The saying goes; “numbers don’t lie”, unless you work for the United States Supreme Court and you want George Bush to be President that is.
When we talk about dance the numbers are usually pretty small. Small companies, small audiences, small tours, small budgets. Sometimes the talent is huge but everything else is small, it’s a small business.
Last week Media By Numbers, a company that monitors US box office performance for films, released detailed statistics on the ticket sales for all summer releases across the country and these numbers are anything but small.
Despite the US film industry crying wolf with claims that their business is failing because of piracy, BitTorrent and global warming (ok, maybe not global warming) they managed to sell over 600Million tickets to US customers over the 18 weeks of the summer season. That’s two tickets for every man woman and child living in the United States.
The revenues from these ticket sales top $4Billion. By the end of the year ticket sales will be over 1.5Billion with revenues of over $9.5Billion if ticket sales continue to outstrip last years efforts.
Dance, of course, cannot possibly hope to achieve such numbers. For one thing, dance companies cannot perform in 3000 theatres simultaneously for a month at a time, that would be silly! (no kidding! Ed!)

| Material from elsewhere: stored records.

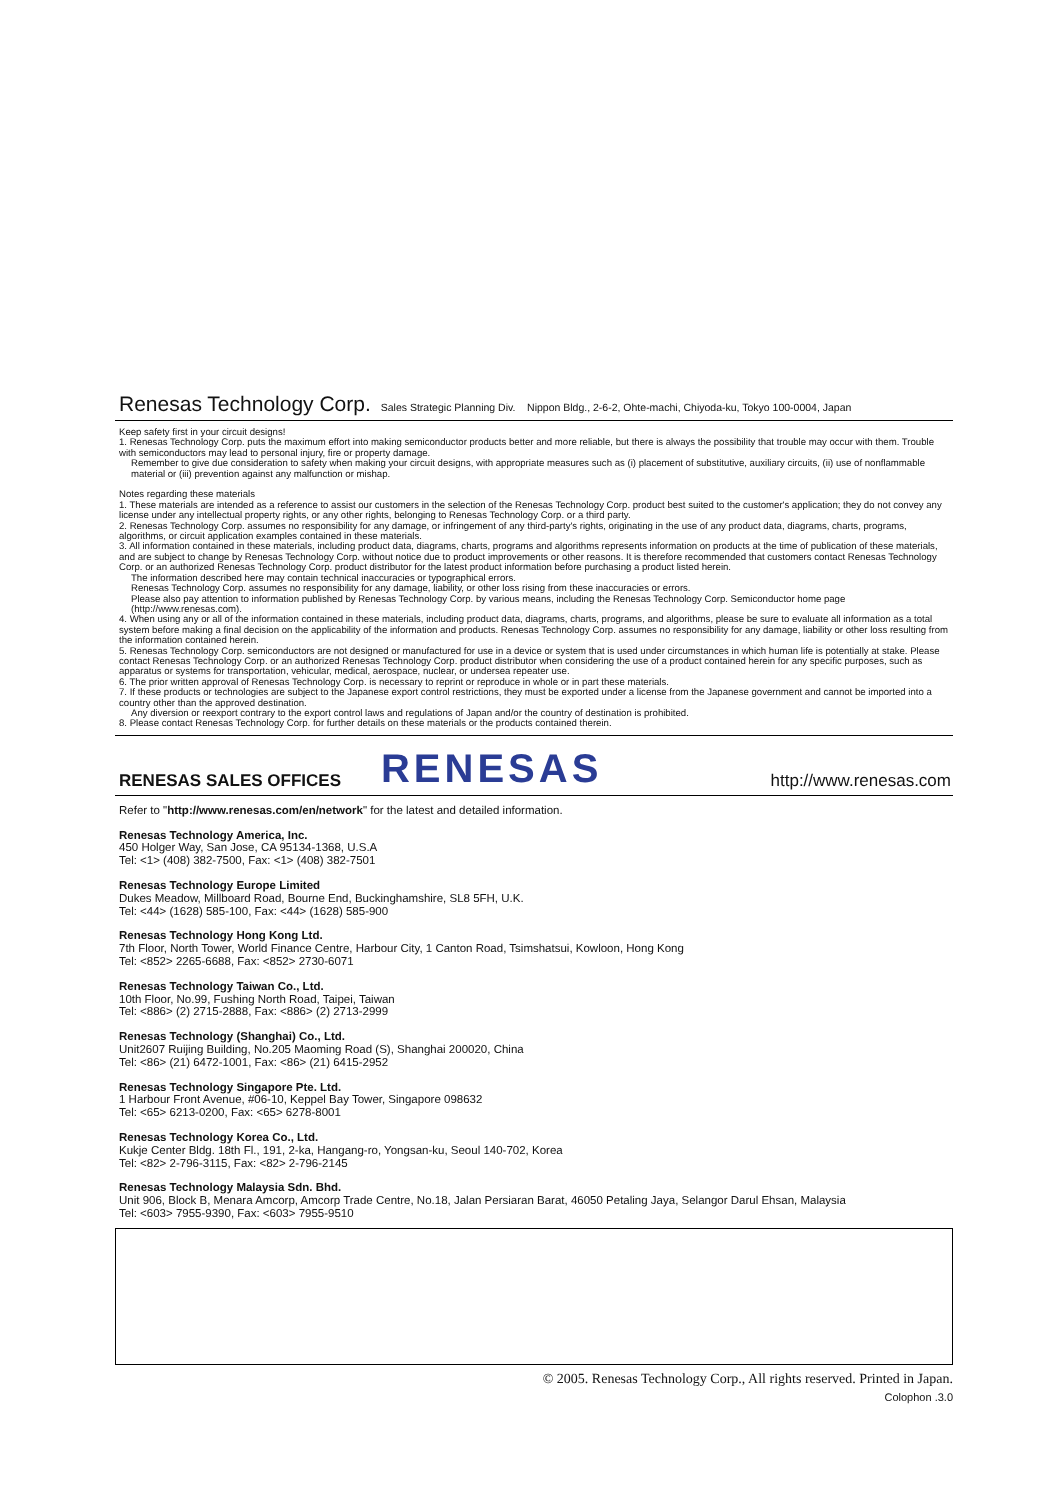Renesas Technology Corp. Sales Strategic Planning Div. Nippon Bldg., 2-6-2, Ohte-machi, Chiyoda-ku, Tokyo 100-0004, Japan
Keep safety first in your circuit designs!
1. Renesas Technology Corp. puts the maximum effort into making semiconductor products better and more reliable, but there is always the possibility that trouble may occur with them. Trouble with semiconductors may lead to personal injury, fire or property damage.
Remember to give due consideration to safety when making your circuit designs, with appropriate measures such as (i) placement of substitutive, auxiliary circuits, (ii) use of nonflammable material or (iii) prevention against any malfunction or mishap.
Notes regarding these materials
1. These materials are intended as a reference to assist our customers in the selection of the Renesas Technology Corp. product best suited to the customer's application; they do not convey any license under any intellectual property rights, or any other rights, belonging to Renesas Technology Corp. or a third party.
2. Renesas Technology Corp. assumes no responsibility for any damage, or infringement of any third-party's rights, originating in the use of any product data, diagrams, charts, programs, algorithms, or circuit application examples contained in these materials.
3. All information contained in these materials, including product data, diagrams, charts, programs and algorithms represents information on products at the time of publication of these materials, and are subject to change by Renesas Technology Corp. without notice due to product improvements or other reasons. It is therefore recommended that customers contact Renesas Technology Corp. or an authorized Renesas Technology Corp. product distributor for the latest product information before purchasing a product listed herein.
The information described here may contain technical inaccuracies or typographical errors.
Renesas Technology Corp. assumes no responsibility for any damage, liability, or other loss rising from these inaccuracies or errors.
Please also pay attention to information published by Renesas Technology Corp. by various means, including the Renesas Technology Corp. Semiconductor home page (http://www.renesas.com).
4. When using any or all of the information contained in these materials, including product data, diagrams, charts, programs, and algorithms, please be sure to evaluate all information as a total system before making a final decision on the applicability of the information and products. Renesas Technology Corp. assumes no responsibility for any damage, liability or other loss resulting from the information contained herein.
5. Renesas Technology Corp. semiconductors are not designed or manufactured for use in a device or system that is used under circumstances in which human life is potentially at stake. Please contact Renesas Technology Corp. or an authorized Renesas Technology Corp. product distributor when considering the use of a product contained herein for any specific purposes, such as apparatus or systems for transportation, vehicular, medical, aerospace, nuclear, or undersea repeater use.
6. The prior written approval of Renesas Technology Corp. is necessary to reprint or reproduce in whole or in part these materials.
7. If these products or technologies are subject to the Japanese export control restrictions, they must be exported under a license from the Japanese government and cannot be imported into a country other than the approved destination.
Any diversion or reexport contrary to the export control laws and regulations of Japan and/or the country of destination is prohibited.
8. Please contact Renesas Technology Corp. for further details on these materials or the products contained therein.
RENESAS SALES OFFICES
RENESAS http://www.renesas.com
Refer to "http://www.renesas.com/en/network" for the latest and detailed information.
Renesas Technology America, Inc.
450 Holger Way, San Jose, CA 95134-1368, U.S.A
Tel: <1> (408) 382-7500, Fax: <1> (408) 382-7501
Renesas Technology Europe Limited
Dukes Meadow, Millboard Road, Bourne End, Buckinghamshire, SL8 5FH, U.K.
Tel: <44> (1628) 585-100, Fax: <44> (1628) 585-900
Renesas Technology Hong Kong Ltd.
7th Floor, North Tower, World Finance Centre, Harbour City, 1 Canton Road, Tsimshatsui, Kowloon, Hong Kong
Tel: <852> 2265-6688, Fax: <852> 2730-6071
Renesas Technology Taiwan Co., Ltd.
10th Floor, No.99, Fushing North Road, Taipei, Taiwan
Tel: <886> (2) 2715-2888, Fax: <886> (2) 2713-2999
Renesas Technology (Shanghai) Co., Ltd.
Unit2607 Ruijing Building, No.205 Maoming Road (S), Shanghai 200020, China
Tel: <86> (21) 6472-1001, Fax: <86> (21) 6415-2952
Renesas Technology Singapore Pte. Ltd.
1 Harbour Front Avenue, #06-10, Keppel Bay Tower, Singapore 098632
Tel: <65> 6213-0200, Fax: <65> 6278-8001
Renesas Technology Korea Co., Ltd.
Kukje Center Bldg. 18th Fl., 191, 2-ka, Hangang-ro, Yongsan-ku, Seoul 140-702, Korea
Tel: <82> 2-796-3115, Fax: <82> 2-796-2145
Renesas Technology Malaysia Sdn. Bhd.
Unit 906, Block B, Menara Amcorp, Amcorp Trade Centre, No.18, Jalan Persiaran Barat, 46050 Petaling Jaya, Selangor Darul Ehsan, Malaysia
Tel: <603> 7955-9390, Fax: <603> 7955-9510
© 2005. Renesas Technology Corp., All rights reserved. Printed in Japan.
Colophon .3.0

What dance can learn from the film industry, at least the American film industry, is a few lessons in promotion and publicity. Big film studios spend almost as much money promoting their films as they do making them. Every possible avenue is saturated with ads for their productions. The advertising is on the web, television, radio, cinemas, newspapers, magazines. You name it, its got an ad for a film in it.
They run promotions with food companies, toy companies, computer games companies, any kind of company that can carry an advert.
Films from rival studios often promote each other by the clever use of trailers, you may have seen a few the last time you were in the cinema. The point is, it’s all coordinated and interconnected.
Of course money is an issue, dance companies don’t have any. However, the avenues available to dance companies, NDA’s, theaters and everybody else to help promote dance are either under exploited or ignored.
So let’s ask a few questions;
1. Why don’t dance companies promote each others shows on their websites?
2. Why don’t theatres run video trailers, prior to dance performances promoting other dance performances in the same theatre or nearby venues?
3. Why don’t NDA’s carry a synchronised listing of all dance performances on their websites for the whole country?
4. Why don’t big, successful companies promote the shows of smaller, new companies?
The technology is available to do all of those things, all that’s lacking is the effort to make it happen. Article19 has been using Upcoming.org for over a year now to run our listings. It’s a social event management system and anybody can add events to our listings and it has lots of nifty features for keeping people up to date about events automatically.
We even wrote a piece about it, explaining how it worked, which thousands of people have read.
Do you know how many listing have been added in the last year by other people? Zero!
Contemporary dance is not a competitive sport, dance companies are not in competition with one another for audiences and venues are not in competition with one another for ticket sales. There are plenty of people to go around, we know they exist, we can see them walking about on the streets.
Stop acting like it’s you vs the world and try and help each other out a little bit, if you don’t know how, then ask us, that’s why we are here.
As for the answers to the above questions? We could call and ask all of the people involved but that would be a lot of effort to make when we already know the answers.
Just make a sentence from the following words and apply to any of the questions; “arsed we sodding be can’t!”